While the Anglican Church needs to be concerned about declining membership, the response has to be careful and well thought out, Bishop Michael Ingham told Diocesan Council in December.

He was reporting to the 40 member council after attending a meeting of the Canadian House of Bishops the month before.

At the bishop’s meeting, Keith McKerracher, a member of the national church’s Communications and Information Resources Committee, presented what he felt were alarming statistics on the decline in Anglican membership nationally.

McKerracher said the Anglican Church was leading “the race to the bottom,” and that if current trends continued, by 2061 the Anglican Church would disappear. He calculated that nationally the church was losing 13,000 members a year.

He told the bishops they had to recognize that membership decline is a problem and take action to reverse it.

McKerracher blamed church structures for inaction, including “the intolerable number of committees which never decide anything.” He said the way the church organizes itself drives away “action-minded people.”

Using an example from business, McKerracher, whose background is marketing, said that if a sales manager saw overall declining figures like these, he would not be happy – and not be relieved by a few contrary examples of growth.

“Mr. McKerracher seemed to feel clearly that a lot of the clergy need to be fired,” said Bishop Ingham to Diocesan Council.

The bishop had been involved in setting the agenda for the bishop’s meeting, and invited the presentation.

The bishop said the situation is much more complicated than the marketing expert allowed, and questioned some of his research.

 

Bishop Michael Ingham speaks at the December meeting of Diocesan Council.
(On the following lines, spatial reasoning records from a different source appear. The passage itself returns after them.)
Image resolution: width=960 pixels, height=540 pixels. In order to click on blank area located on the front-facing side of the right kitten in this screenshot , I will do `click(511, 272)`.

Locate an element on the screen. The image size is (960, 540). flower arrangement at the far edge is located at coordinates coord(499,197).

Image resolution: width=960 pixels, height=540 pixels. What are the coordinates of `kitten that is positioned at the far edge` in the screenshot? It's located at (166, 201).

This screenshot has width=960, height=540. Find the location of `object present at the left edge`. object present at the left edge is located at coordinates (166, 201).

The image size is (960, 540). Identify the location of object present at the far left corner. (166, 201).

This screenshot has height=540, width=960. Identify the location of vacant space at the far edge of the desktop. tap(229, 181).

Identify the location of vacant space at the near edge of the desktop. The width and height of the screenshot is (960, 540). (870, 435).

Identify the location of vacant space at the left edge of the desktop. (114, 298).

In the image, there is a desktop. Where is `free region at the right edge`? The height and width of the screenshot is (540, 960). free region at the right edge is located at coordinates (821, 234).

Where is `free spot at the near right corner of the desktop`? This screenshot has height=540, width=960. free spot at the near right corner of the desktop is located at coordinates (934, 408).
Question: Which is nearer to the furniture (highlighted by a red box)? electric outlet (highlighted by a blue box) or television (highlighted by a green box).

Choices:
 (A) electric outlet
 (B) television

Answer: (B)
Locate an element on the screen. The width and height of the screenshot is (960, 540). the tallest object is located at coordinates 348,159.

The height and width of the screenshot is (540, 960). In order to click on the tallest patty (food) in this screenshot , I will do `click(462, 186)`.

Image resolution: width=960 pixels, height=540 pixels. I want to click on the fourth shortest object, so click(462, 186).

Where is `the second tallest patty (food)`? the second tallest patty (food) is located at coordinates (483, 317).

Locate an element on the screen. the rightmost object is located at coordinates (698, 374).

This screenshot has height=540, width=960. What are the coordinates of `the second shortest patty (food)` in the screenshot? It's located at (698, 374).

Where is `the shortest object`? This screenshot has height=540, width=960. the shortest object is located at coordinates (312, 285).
Other research, including some done by the Episcopal Church in the USA, which “may or may not apply,” suggests that across the world “something cultural and historical is taking place in religious groups.”

People often attend church but are reluctant to join. Bishop Ingham said this may be happening in Canada. No one knows quite why. Some small churches are growing. Attendance seems to be up in black, Hispanic, and Asian neighbourhoods.

In Canada, declining membership may be related to declining birth rates in the white, Anglo-Saxon population – in the past, the bulk of Anglican membership.

Immigration to cities over the past four decade has brought very large demographic shifts in urban neighbourhoods. Areas that once had large numbers of Anglicans and United Church families are now Sikh or Buddhist neighbourhoods. In those areas for a church to simply maintain its membership means they are doing “a fine job,” the bishop said.

Churches in the diocese are physically not positioned well for growth, said the bishop. “We are over-churched in the city of Vancouver, and we are under-churched in growing areas of the Lower Mainland.”

A recently struck Task Force on Physical Resources chaired by Mike Burpee of St. Laurence, Coquitlam, is getting underway, and will have to help reorganize our resources “so the Church will be growing and vital,” he said.

“If we are going to do that, we are going to have to make some very difficult decisions, and come to terms with our theology,” he said. “Our faith is about resurrection. It’s about dying to an old life and arising to a new one.”

“If we fail in our charge, Mr. McKerracher may turn out to be right,” Bishop Ingham concluded.

 Anglican statistics

 According to figures presented by Keith McKerracher, in the 40 years between 1961 and 2001, membership in Anglican Churches dropped from 1.36 million to 642,000; a decline of 53 per cent, steeper than in most other denominations. In the same time period, he said, the United Church membership went down 39 per cent.

Meanwhile, during the same period, the population of Canada increased about 50 per cent. While 7.5 per cent of Canadians were Anglican members in 1961, the figure is now 2.3 per cent.

The trend has been much the same in the Diocese of New Westminster, although recent figures are unavailable because several large parishes continue to protest the blessing of same sex unions by refusing to share with the diocese their membership numbers. The decline for the remaining churches has averaged around 3 percent annually – although some churches are gaining members, others are losing them at a rate higher than the average.